Oaks Elementary is in the process of putting SMART Boards into all of their classrooms. Principal Mark Moyer said that the board are about "75 percent done."

The Oaks Elementary Home and School Association raised just over $21,000 to buy SMART Boards for the school. Moyer said that over time, the Home and School Association has raised more than $55,000 for technology. A family from the district also donated money to purchase iPads. 

Eight teachers and twelve students showed the board the many projects they can do with computers and tablets. 

Teacher Tara Chester showed off the PictureBook application on her iPad, which student Ilya Galushkin used to start a book about sharks. Chester said one of the benefits of having all the technology is that she can e-mail projects home to her students' parents. 

Several of the teachers use the iPads in place of paper worksheets. Students also use the SMART Boards in day-to-day tasks. First-grade students Erin Zimmerman and Madison McGloin showed how they learn to spell words by using letter cards on the SMART Board. 

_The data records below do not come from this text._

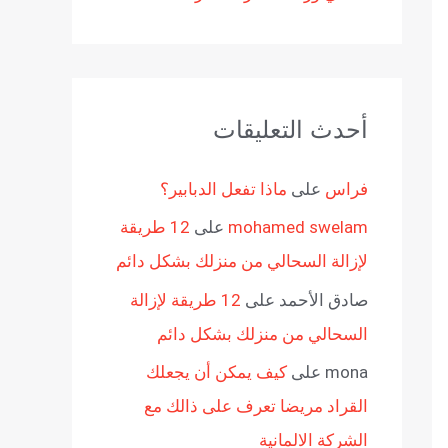
أحدث التعليقات
فراس
على
ماذا تفعل الدبابير؟
mohamed swelam
على
12 طريقة
لإزالة السحالي من منزلك بشكل دائم
صادق الأحمد
على
12 طريقة لإزالة
السحالي من منزلك بشكل دائم
mona
على
كيف يمكن أن يجعلك
القراد مريضا تعرف على ذالك مع
الشركة الالمانية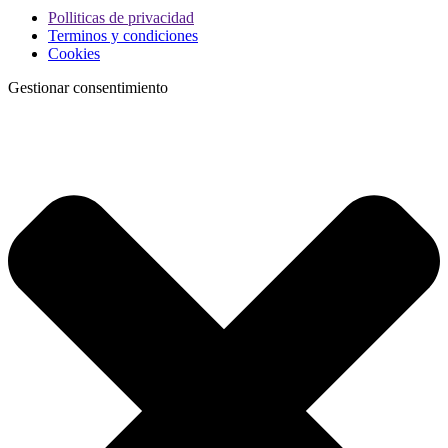
Polliticas de privacidad
Terminos y condiciones
Cookies
Gestionar consentimiento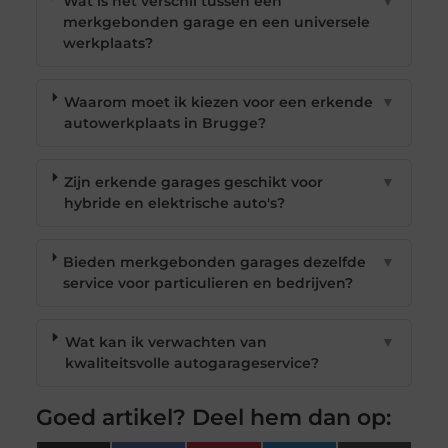
Wat is het verschil tussen een
▼
merkgebonden garage en een universele
werkplaats?
Waarom moet ik kiezen voor een erkende
▼
autowerkplaats in Brugge?
Zijn erkende garages geschikt voor
▼
hybride en elektrische auto's?
Bieden merkgebonden garages dezelfde
▼
service voor particulieren en bedrijven?
Wat kan ik verwachten van
▼
kwaliteitsvolle autogarageservice?
Goed artikel? Deel hem dan op: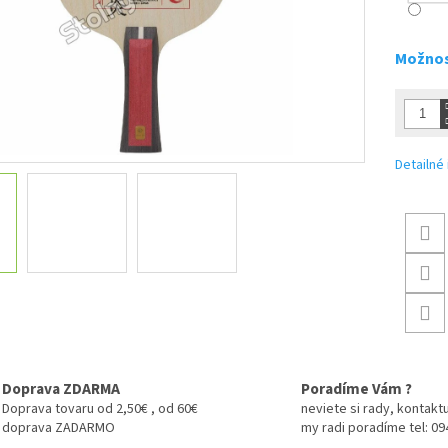
Možnos
Detailné
Doprava ZDARMA
Poradíme Vám ?
Doprava tovaru od 2,50€ , od 60€
neviete si rady, kontaktu
doprava ZADARMO
my radi poradíme tel: 0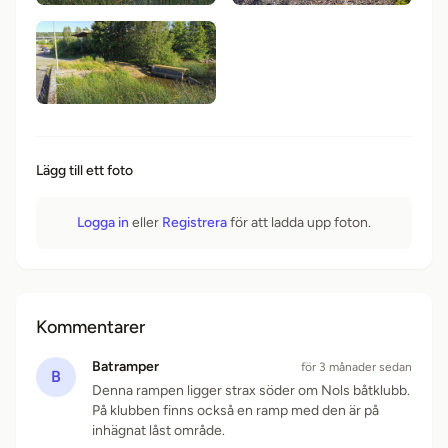
Lägg till ett foto
Logga in
eller
Registrera
för att ladda upp foton.
Kommentarer
Batramper
för 3 månader sedan
B
Denna rampen ligger strax söder om Nols båtklubb.
På klubben finns också en ramp med den är på
inhägnat låst område.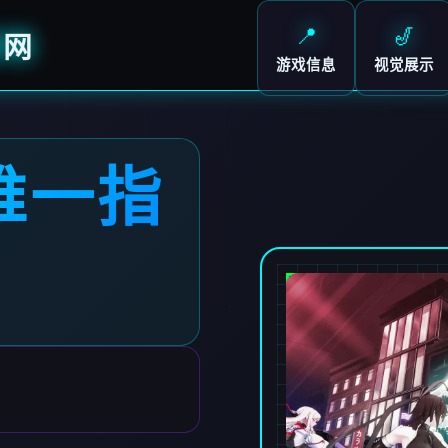
📍
🎷
官网
游戏信息
视觉展示
-唯一指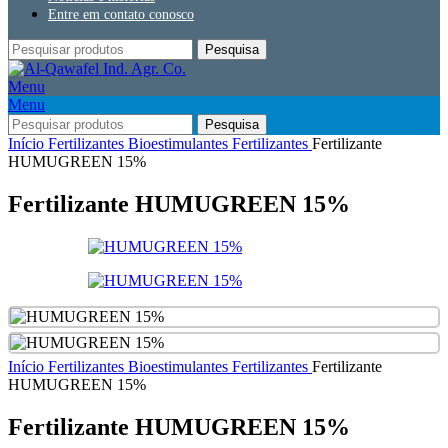
Entre em contato conosco
Pesquisa
Menu
Menu
Pesquisa
Início
Fertilizantes
Bioestimulantes Fertilizantes
Fertilizante
HUMUGREEN 15%
Fertilizante HUMUGREEN 15%
Início
Fertilizantes
Bioestimulantes Fertilizantes
Fertilizante
HUMUGREEN 15%
Fertilizante HUMUGREEN 15%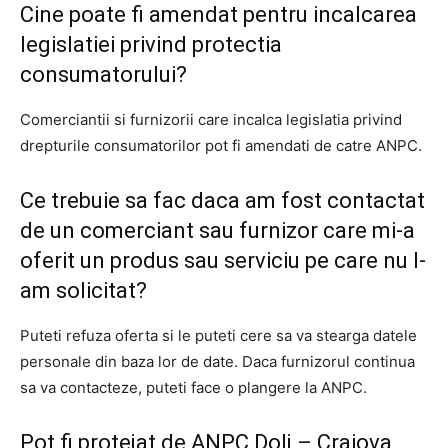
Cine poate fi amendat pentru incalcarea
legislatiei privind protectia
consumatorului?
Comerciantii si furnizorii care incalca legislatia privind
drepturile consumatorilor pot fi amendati de catre ANPC.
Ce trebuie sa fac daca am fost contactat
de un comerciant sau furnizor care mi-a
oferit un produs sau serviciu pe care nu l-
am solicitat?
Puteti refuza oferta si le puteti cere sa va stearga datele
personale din baza lor de date. Daca furnizorul continua
sa va contacteze, puteti face o plangere la ANPC.
Pot fi protejat de ANPC Dolj – Craiova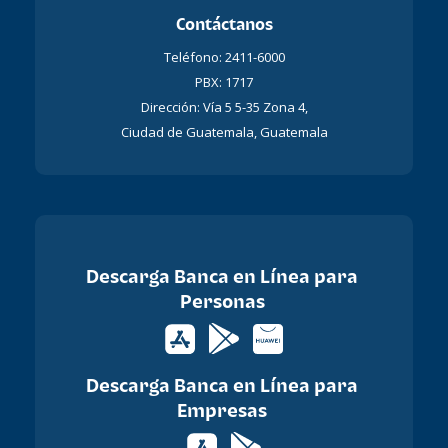
Contáctanos
Teléfono: 2411-6000
PBX: 1717
Dirección: Vía 5 5-35 Zona 4,
Ciudad de Guatemala, Guatemala
Descarga Banca en Línea para
Personas
Descarga Banca en Línea para
Empresas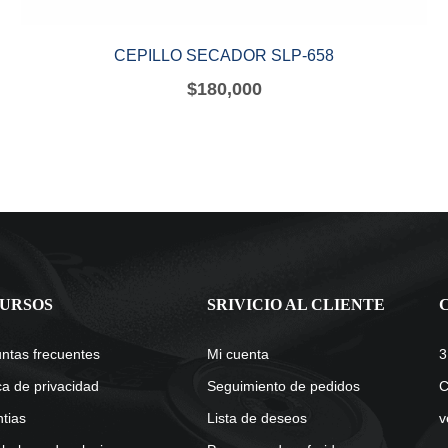
CEPILLO SECADOR SLP-658
$
180,000
URSOS
SRIVICIO AL CLIENTE
ntas frecuentes
Mi cuenta
3
ica de privacidad
Seguimiento de pedidos
C
tias
Lista de deseos
v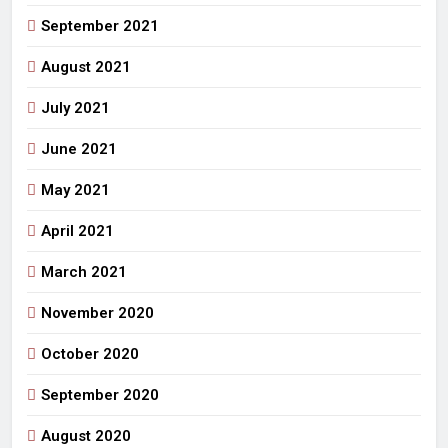
September 2021
August 2021
July 2021
June 2021
May 2021
April 2021
March 2021
November 2020
October 2020
September 2020
August 2020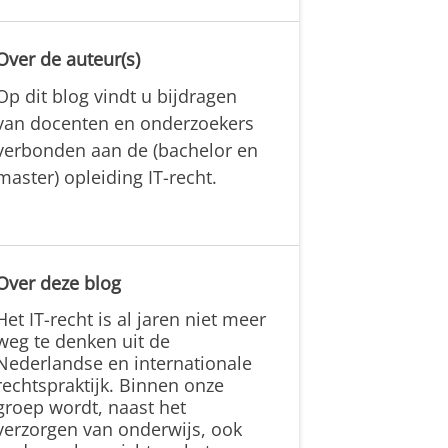
Over de auteur(s)
Op dit blog vindt u bijdragen
van docenten en onderzoekers
verbonden aan de (bachelor en
master) opleiding IT-recht.
Over deze blog
Het IT-recht is al jaren niet meer
weg te denken uit de
Nederlandse en internationale
rechtspraktijk. Binnen onze
groep wordt, naast het
verzorgen van onderwijs, ook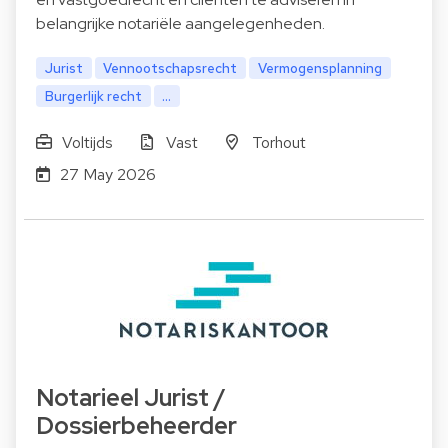
belangrijke notariële aangelegenheden.
Jurist
Vennootschapsrecht
Vermogensplanning
Burgerlijk recht
...
Voltijds
Vast
Torhout
27 May 2026
Notarieel Jurist /
Dossierbeheerder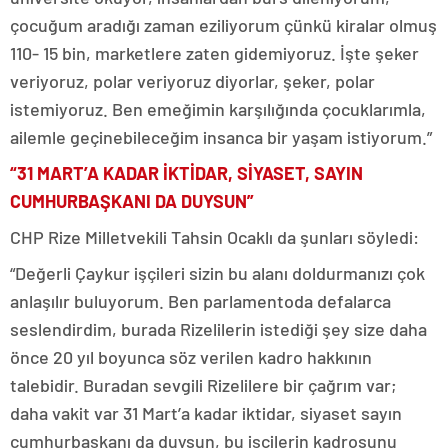
çocuğum aradığı zaman eziliyorum çünkü kiralar olmuş
110- 15 bin, marketlere zaten gidemiyoruz. İşte şeker
veriyoruz, polar veriyoruz diyorlar, şeker, polar
istemiyoruz. Ben emeğimin karşılığında çocuklarımla,
ailemle geçinebileceğim insanca bir yaşam istiyorum.”
“31 MART’A KADAR İKTİDAR, SİYASET, SAYIN
CUMHURBAŞKANI DA DUYSUN”
CHP Rize Milletvekili Tahsin Ocaklı da şunları söyledi:
“Değerli Çaykur işçileri sizin bu alanı doldurmanızı çok
anlaşılır buluyorum. Ben parlamentoda defalarca
seslendirdim, burada Rizelilerin istediği şey size daha
önce 20 yıl boyunca söz verilen kadro hakkının
talebidir. Buradan sevgili Rizelilere bir çağrım var;
daha vakit var 31 Mart’a kadar iktidar, siyaset sayın
cumhurbaşkanı da duysun, bu işçilerin kadrosunu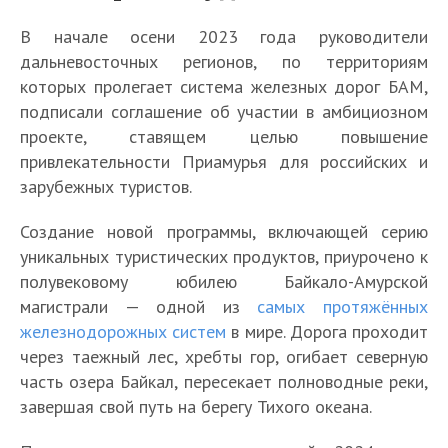
В начале осени 2023 года руководители
дальневосточных регионов, по территориям
которых пролегает система железных дорог БАМ,
подписали соглашение об участии в амбициозном
проекте, ставящем целью повышение
привлекательности Приамурья для российских и
зарубежных туристов.
Создание новой программы, включающей серию
уникальных туристических продуктов, приурочено к
полувековому юбилею Байкало-Амурской
магистрали — одной из
самых протяжённых
железнодорожных систем
в мире. Дорога проходит
через таежный лес, хребты гор, огибает северную
часть озера Байкал, пересекает полноводные реки,
завершая свой путь на берегу Тихого океана.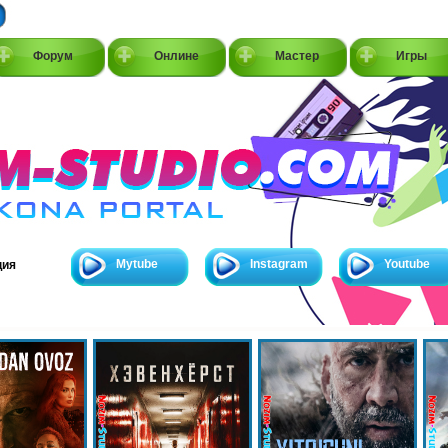
Форум
Онлине
Мастер
Игры
Mytube
Instagram
Youtube
ция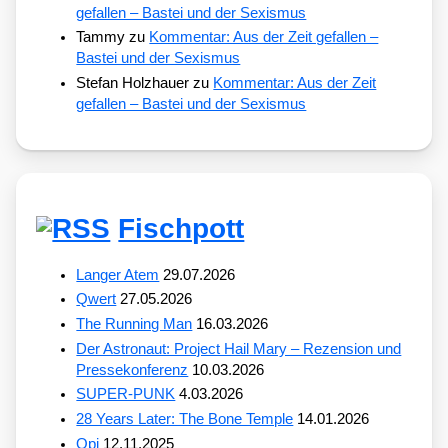
gefallen – Bastei und der Sexismus
Tammy
zu
Kommentar: Aus der Zeit gefallen –
Bastei und der Sexismus
Stefan Holzhauer
zu
Kommentar: Aus der Zeit
gefallen – Bastei und der Sexismus
Fischpott
Langer Atem
29.07.2026
Qwert
27.05.2026
The Running Man
16.03.2026
Der Astronaut: Project Hail Mary – Rezension und
Pressekonferenz
10.03.2026
SUPER-PUNK
4.03.2026
28 Years Later: The Bone Temple
14.01.2026
Opi
12.11.2025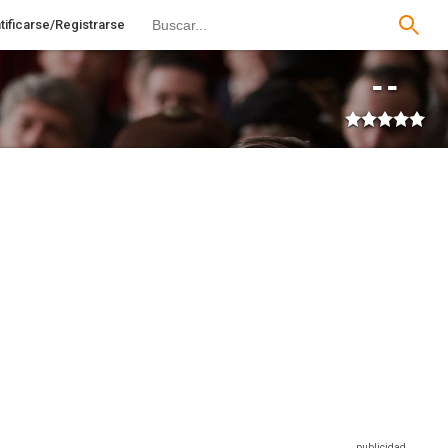
tificarse/Registrarse
--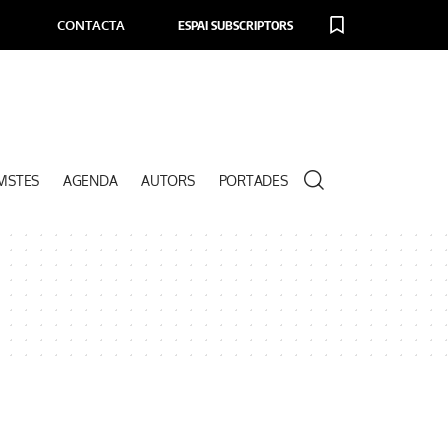
CONTACTA
ESPAI SUBSCRIPTORS
VISTES
AGENDA
AUTORS
PORTADES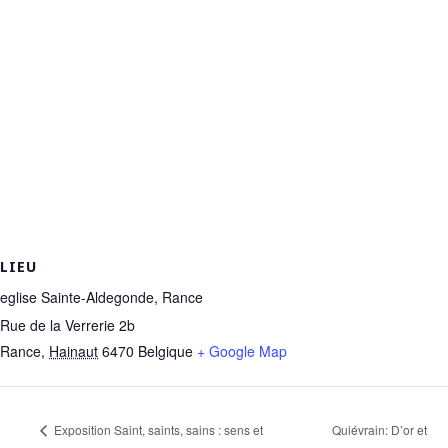
LIEU
eglise Sainte-Aldegonde, Rance
Rue de la Verrerie 2b
Rance
,
Hainaut
6470
Belgique
+ Google Map
Quiévrain: D’or et
Exposition Saint, saints, sains : sens et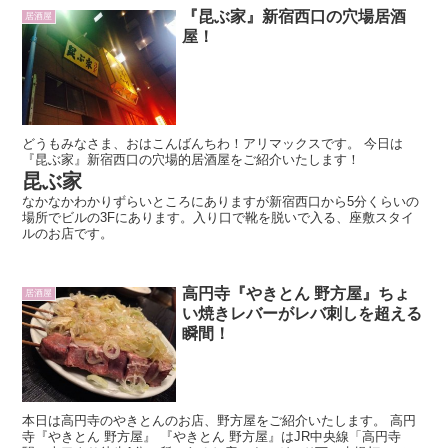
『昆ぶ家』新宿西口の穴場居酒
居酒屋
屋！
どうもみなさま、おはこんばんちわ！アリマックスです。 今日は
『昆ぶ家』新宿西口の穴場的居酒屋をご紹介いたします！
昆ぶ家
なかなかわかりずらいところにありますが新宿西口から5分くらいの
場所でビルの3Fにあります。入り口で靴を脱いで入る、座敷スタイ
ルのお店です。
高円寺『やきとん 野方屋』ちょ
居酒屋
い焼きレバーがレバ刺しを超える
瞬間！
本日は高円寺のやきとんのお店、野方屋をご紹介いたします。 高円
寺『やきとん 野方屋』 『やきとん 野方屋』はJR中央線「高円寺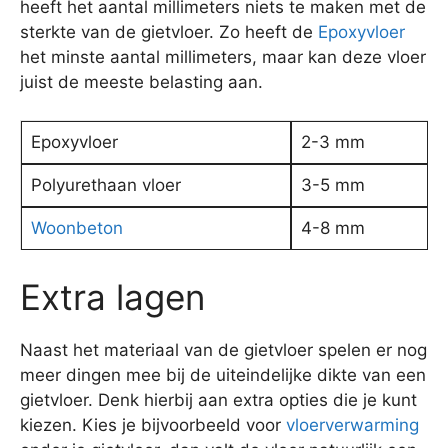
heeft het aantal millimeters niets te maken met de
sterkte van de gietvloer. Zo heeft de
Epoxyvloer
het minste aantal millimeters, maar kan deze vloer
juist de meeste belasting aan.
Epoxyvloer
2-3 mm
Polyurethaan vloer
3-5 mm
Woonbeton
4-8 mm
Extra lagen
Naast het materiaal van de gietvloer spelen er nog
meer dingen mee bij de uiteindelijke dikte van een
gietvloer. Denk hierbij aan extra opties die je kunt
kiezen. Kies je bijvoorbeeld voor
vloerverwarming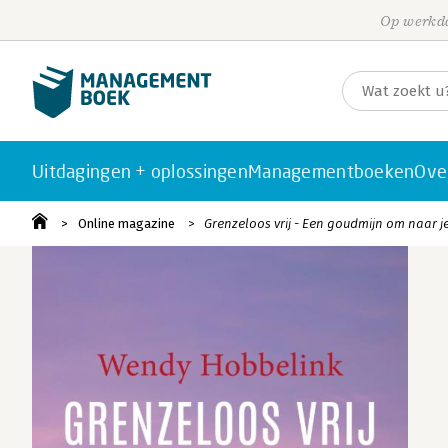
Op werkda
Uitdagingen + oplossingen
Managementboeken
Ove
Online magazine
Grenzeloos vrij - Een goudmijn om naar je 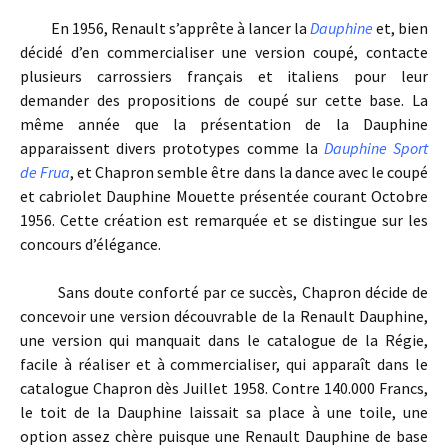
En 1956, Renault s’apprête à lancer la
Dauphine
et, bien
décidé d’en commercialiser une version coupé, contacte
plusieurs carrossiers français et italiens pour leur
demander des propositions de coupé sur cette base. La
même année que la présentation de la Dauphine
apparaissent divers prototypes comme la
Dauphine Sport
de Frua
, et Chapron semble être dans la dance avec le coupé
et cabriolet Dauphine Mouette présentée courant Octobre
1956. Cette création est remarquée et se distingue sur les
concours d’élégance.
Sans doute conforté par ce succès, Chapron décide de
concevoir une version découvrable de la Renault Dauphine,
une version qui manquait dans le catalogue de la Régie,
facile à réaliser et à commercialiser, qui apparaît dans le
catalogue Chapron dès Juillet 1958. Contre 140.000 Francs,
le toit de la Dauphine laissait sa place à une toile, une
option assez chère puisque une Renault Dauphine de base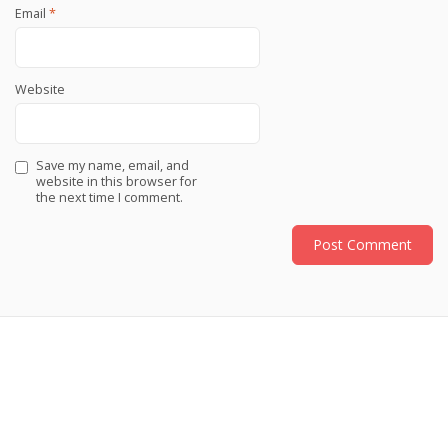
Email
*
Website
Save my name, email, and
website in this browser for
the next time I comment.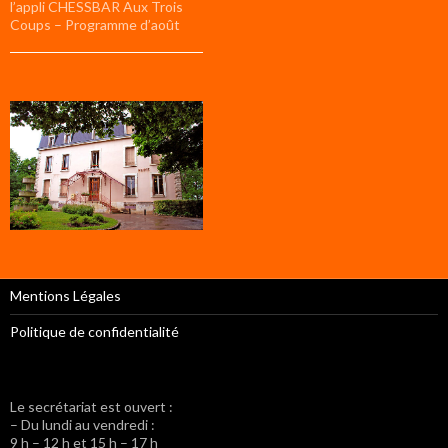
l’appli CHESSBAR Aux Trois
Coups – Programme d’août
Mentions Légales
Politique de confidentialité
Le secrétariat est ouvert :
– Du lundi au vendredi :
9 h – 12 h et 15 h – 17 h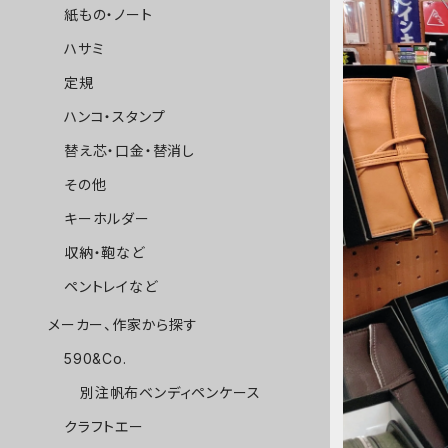
紙もの・ノート
ハサミ
定規
ハンコ・スタンプ
替え芯・口金・替消し
その他
キーホルダー
収納・鞄など
ペントレイなど
メーカー、作家から探す
590&Co.
別注帆布ベンディペンケース
クラフトエー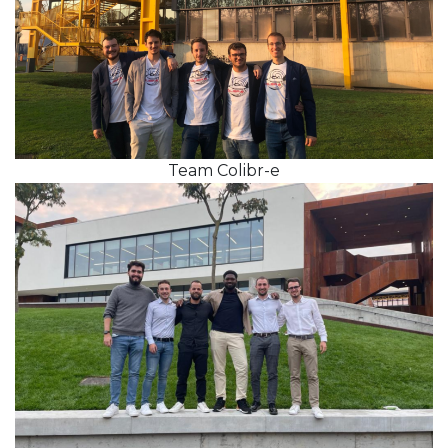
Team Colibr-e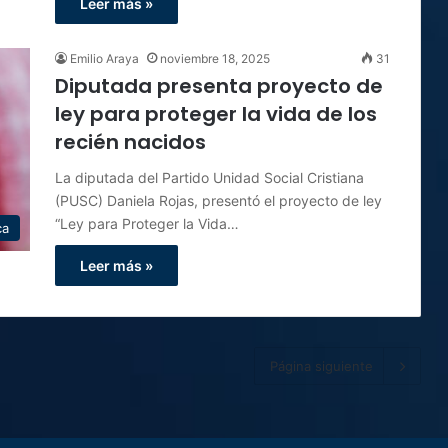
Leer más »
Emilio Araya
noviembre 18, 2025
31
Diputada presenta proyecto de
ley para proteger la vida de los
recién nacidos
La diputada del Partido Unidad Social Cristiana
(PUSC) Daniela Rojas, presentó el proyecto de ley
“Ley para Proteger la Vida…
ca
Leer más »
Página siguiente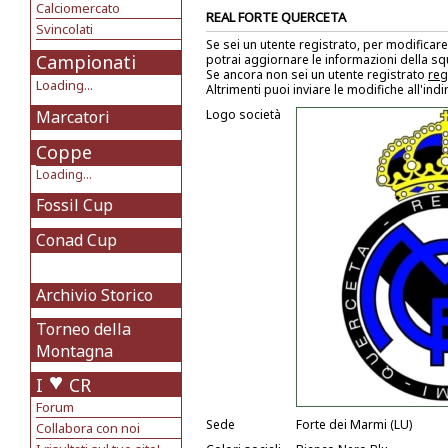
Calciomercato
REAL FORTE QUERCETA
Svincolati
Se sei un utente registrato, per modificare
Campionati
potrai aggiornare le informazioni della s
Se ancora non sei un utente registrato
reg
Loading...
Altrimenti puoi inviare le modifiche all'ind
Marcatori
Logo società
Coppe
Loading...
Fossil Cup
Conad Cup
Archivio Storico
Torneo della
Montagna
I
CR
Forum
Sede
Forte dei Marmi (LU)
Collabora con noi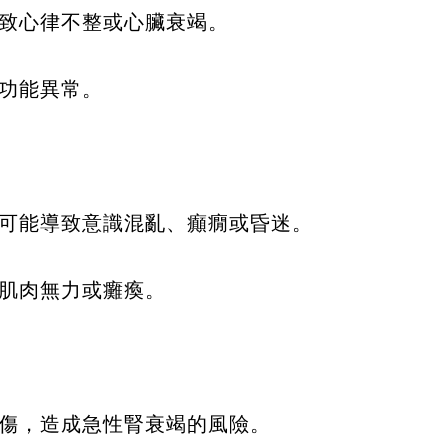
致心律不整或心臟衰竭。
功能異常。
可能導致意識混亂、癲癇或昏迷。
肌肉無力或癱瘓。
傷，造成急性腎衰竭的風險。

"The stools come with the boards," joked teacher Bridgitte Diaz as Zimmerman and McGloin had to climb up on short steps to reach the board. 

Fourth-grader Christopher Bahr showed off a PowerPoint presentation he did with two other students for a science lesson. Students can share presentations with each other, and some teachers are using their district-provided Fusion Pages

The board members complimented Moyer, the teachers and the students on their presentation.

"We congratulate you and your staff on using this technology and for working with the parents to get the [SMART] boards," board president Thomas DiBello said.  

Moyer said that one of the biggest benefits to the technological classroom is that lessons can be tailored to individual students. 

"Classes like ESL, you can't teach one big group lesson," Moyer said. 

Moyer also said that having the SMART Boards helps the teacher extend the lesson. The teachers have mostly adapted their previous lesson plans and use the boards and iPads as tools. 

DiBello said that the board has been moving towards a "bring your own device" to school program, where students could bring their own computers or tablets and use them in class. The school would provide equipment for students who do not own them. 

"Maybe we use Oaks as a pilot school for that," DiBello said. "Survey the parents, see who has devices already so we know what we need."

Several board members agreed that the district needs to move forward on keeping up with new technology, so that students leave school prepared for what they'll encounter in the working or college world. 

Board member Julie Mullin pointed out that students in the seven elementary schools are all having different experiences before they get to the fifth grade center. Mullin opined that creating guidelines and investing in a technology program would level the playing field and make the student experience more equal. 

Board member Mark Dehnert said he would like to see a way to track student achievement and evaluate whether the technology improves grades or PSSA results.

"We're talking about spending a lot of money," Dehnert said. 

The board congratulated members of the Oaks Home and School Association for doing all the fundraising for the SMART Boards. 

"It's great to have that buy-in," DiBello said.